Regardless of the technology, the fundamentals covered in this course — proper validation, calibration assessment, clinical utility evaluation, and transparent reporting — will remain essential.

TipExercise 12.3: Critical appraisal

Find a prediction model paper from 2024 or 2025 in a journal relevant to your field. Answer the following:

  1. What clinical question does the model address?
  2. Was the model developed with regression, ML, or both?
  3. Was calibration reported? If so, was it assessed using a calibration plot?
  4. Was clinical utility (decision curve analysis) reported?
  5. Could you implement this model in your own setting with the information provided?
  6. Does the paper comply with TRIPOD+AI?

Discuss your findings with a colleague or in the course discussion forum.

20.9 References and further reading

  • Collins GS, Moons KGM, Dhiman P, et al. TRIPOD+AI statement: updated guidance for reporting clinical prediction models that use regression or machine learning methods.

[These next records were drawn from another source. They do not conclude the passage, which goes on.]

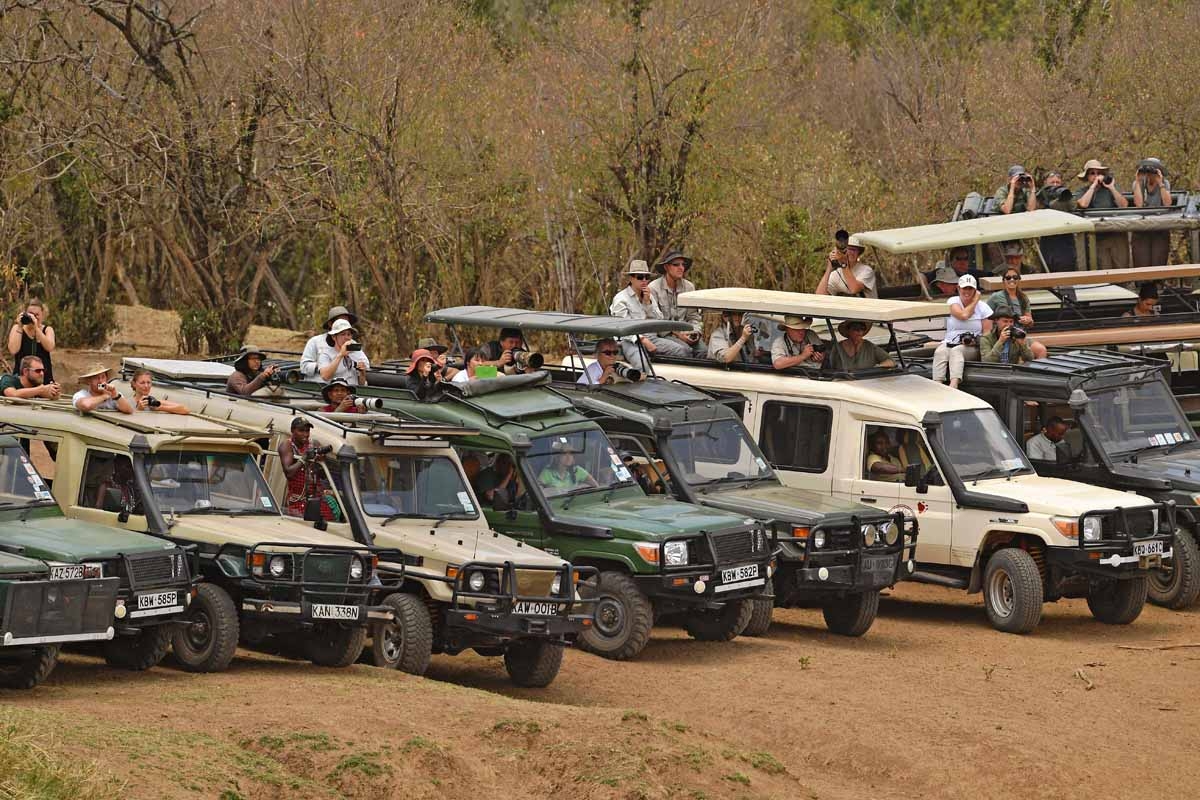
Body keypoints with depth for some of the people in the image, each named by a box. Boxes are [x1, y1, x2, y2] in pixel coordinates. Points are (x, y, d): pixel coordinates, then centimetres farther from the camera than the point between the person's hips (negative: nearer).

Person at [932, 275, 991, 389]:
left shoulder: (982, 307, 7)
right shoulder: (953, 301, 8)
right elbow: (963, 315, -12)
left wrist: (975, 341, -16)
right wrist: (975, 300, 1)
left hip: (972, 348, -2)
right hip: (949, 343, 2)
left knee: (956, 351, -34)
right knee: (940, 352, -31)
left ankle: (953, 386, -56)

BMJ 2024;385:e078378. The definitive reporting guideline for prediction models.

  • Smits LJM, van Kuijk SMJ, Wynants L. Improving Health Care with Clinical Prediction Models: From Idea to Impact. Maastricht University Press, 2026. Chapters 10–15 cover model selection for impact, innovation development, research question formulation, impact evaluation (decision modelling and empirical), and implementation.

  • Van Calster B, Collins GS, Vickers AJ, et al. Evaluation of performance measures in predictive artificial intelligence models to support medical decisions: overview and guidance. Lancet Digital Health 2025;7:e100916. Comprehensive guide to choosing appropriate performance measures.

  • Steyerberg EW. Clinical Prediction Models: A Practical Approach to Development, Validation, and Updating. Springer, 2019. Chapter 23 covers implementation.

  • Vickers AJ, van Calster B, Steyerberg EW. A simple, step-by-step guide to interpreting decision curve analysis. Diagnostic and Prognostic Research 2019;3:18.

  • EU AI Act (Regulation 2024/1689). Official text available at eur-lex.europa.eu.

  • Gigerenzer G, Edwards A. Simple tools for understanding risks: from innumeracy to insight. BMJ 2003;327:741–744. Classic paper on risk communication.